Unlike the new digital toy you just purchased, a dog doesn’t come with an instruction manual. And, while it’s also not possible to program your dog like you would a television remote, with a little love and a lot of patience you can train your dog to get the results you want.
Your dog’s inquisitive nature makes him a natural born learner, his big appetite is a great motivator, and he has a strong desire to please his favorite human. That adds up to a winning combination, especially when you add love and patience to the equation.
The training method you choose depends upon how your dog is motivated. Here are two popular methods to consider:
This form of training rewards your dog’s positive behavior using something he truly loves, such as his favorite treat, toy, or activity. Whenever your dog receives a reward for doing something — good or bad — he is more likely to repeat the behavior so this method of training focuses on giving a reward immediately after a desired action occurs.
For example, if you’re teaching your dog to sit, he would receive a reward the moment he obeys the command. Each reward reinforces the association between the command and receiving something desirable.
Clicker (marker) method
This method works well for dogs who are food motivated and involves using a training tool called a clicker, which you press at the exact moment your dog performs a desired action. For example, when teaching your dog how to sit, you would activate the clicker the moment he sits on command, followed immediately with a training treat. Your dog will quickly learn to associate the sound of the clicker with a reward.
The challenge with this method is to press the clicker at the exact moment the desired behavior occurs. Any lapse in timing can confuse your dog.
Note: This method works best for dogs that are extremely responsive to your praise.
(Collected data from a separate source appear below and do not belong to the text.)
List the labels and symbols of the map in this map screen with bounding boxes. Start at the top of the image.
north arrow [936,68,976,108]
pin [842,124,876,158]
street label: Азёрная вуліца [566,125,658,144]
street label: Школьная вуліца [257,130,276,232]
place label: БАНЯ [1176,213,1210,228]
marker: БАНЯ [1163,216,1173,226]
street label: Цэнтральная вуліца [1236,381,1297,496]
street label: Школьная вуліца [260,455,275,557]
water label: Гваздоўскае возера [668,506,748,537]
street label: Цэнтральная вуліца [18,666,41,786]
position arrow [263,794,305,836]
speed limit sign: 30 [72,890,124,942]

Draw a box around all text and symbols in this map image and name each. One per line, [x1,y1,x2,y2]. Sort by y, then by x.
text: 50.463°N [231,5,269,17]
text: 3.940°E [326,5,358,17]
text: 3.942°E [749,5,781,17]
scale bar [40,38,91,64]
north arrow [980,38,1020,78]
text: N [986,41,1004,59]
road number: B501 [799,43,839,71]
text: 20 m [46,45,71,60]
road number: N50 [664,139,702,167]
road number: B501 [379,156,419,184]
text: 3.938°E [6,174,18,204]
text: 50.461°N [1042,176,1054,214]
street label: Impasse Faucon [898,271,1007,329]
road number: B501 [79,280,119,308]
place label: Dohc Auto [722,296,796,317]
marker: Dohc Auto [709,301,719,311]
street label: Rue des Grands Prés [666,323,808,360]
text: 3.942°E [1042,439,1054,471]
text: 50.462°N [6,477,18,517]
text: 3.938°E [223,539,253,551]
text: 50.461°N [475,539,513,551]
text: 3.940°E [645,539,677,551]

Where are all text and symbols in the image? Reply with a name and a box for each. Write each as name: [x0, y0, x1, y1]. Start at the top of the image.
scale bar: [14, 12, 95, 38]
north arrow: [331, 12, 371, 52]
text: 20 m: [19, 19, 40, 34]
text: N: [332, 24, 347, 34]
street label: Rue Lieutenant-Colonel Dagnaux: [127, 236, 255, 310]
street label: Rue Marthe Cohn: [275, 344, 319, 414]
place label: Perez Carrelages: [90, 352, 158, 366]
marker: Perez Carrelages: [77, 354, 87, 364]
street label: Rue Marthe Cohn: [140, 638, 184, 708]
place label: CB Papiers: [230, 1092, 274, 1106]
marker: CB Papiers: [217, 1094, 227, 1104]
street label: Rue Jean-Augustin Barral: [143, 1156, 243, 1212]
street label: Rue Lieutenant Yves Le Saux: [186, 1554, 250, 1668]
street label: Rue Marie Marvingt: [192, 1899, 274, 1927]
Dogs that aren’t motivated by food may be more responsive to playtime with a favorite toy or activity, such as a walk with his favorite human.
Before you get started, make a plan. Determine exactly what you want your dog to learn, a quiet place and time where you can train uninterrupted, and which training method you will use. Then, gather your supplies:
- Dog training treats: Every dog is different so choose a food your dog likes. You can buy training treats at your local pet store or simply use something from your own refrigerator. Training treats are small, about the size of a pea, since you’ll be using a lot of them during training.
- Collar and leash: Now would be a good time to invest in a collar and leash, especially if your training plan includes teaching your dog proper leash etiquette.
- Training clickers are used to signal good behavior. When used properly, dogs associate the sound of the clicker with a positive reward, such as a treat or praise.
Once you have made a plan, chosen which training method is best for you, and gathered your supplies, it’s time to start training. Remember to keep your sessions short, meaning about five to 10 minutes at a time, in an area of your home or yard where there are minimal distractions. If you’re not sure where to begin, these three basic commands are good places to start.
- Teaching your dog to sit on command is fundamental to learning other commands.
- Put a treat in your hand and hold it close to your dog’s nose.
- Say the word “sit.”
- Move your hand slowly from his nose to his forehead until he moves backward and sits.
- Press the clicker (if you’re using one) and immediately give him his treat.
Once your dog has mastered how to sit, he’s ready to learn how to lie down on command:
- Put a treat in your hand and ask your dog to sit.
- Say “down” as you move your hand from in front of his nose to the floor.
- Press the clicker (if you’re using one) once he is lying completely on the ground and give him his treat.
This is another command that builds on “sit.”
- Stand a few feet in front of your dog and ask him to sit.
- Extend your arm in a “stop” gesture and say “stay.”
- Back up a few steps. If your dog continues to sit still, press the clicker (if you’re using one) and give him his reward.
- Continue the process, gradually increasing the distance between you.
Patience along with big doses of love and praise are an important part of the training process. But don’t forget — spending time together is the best reward.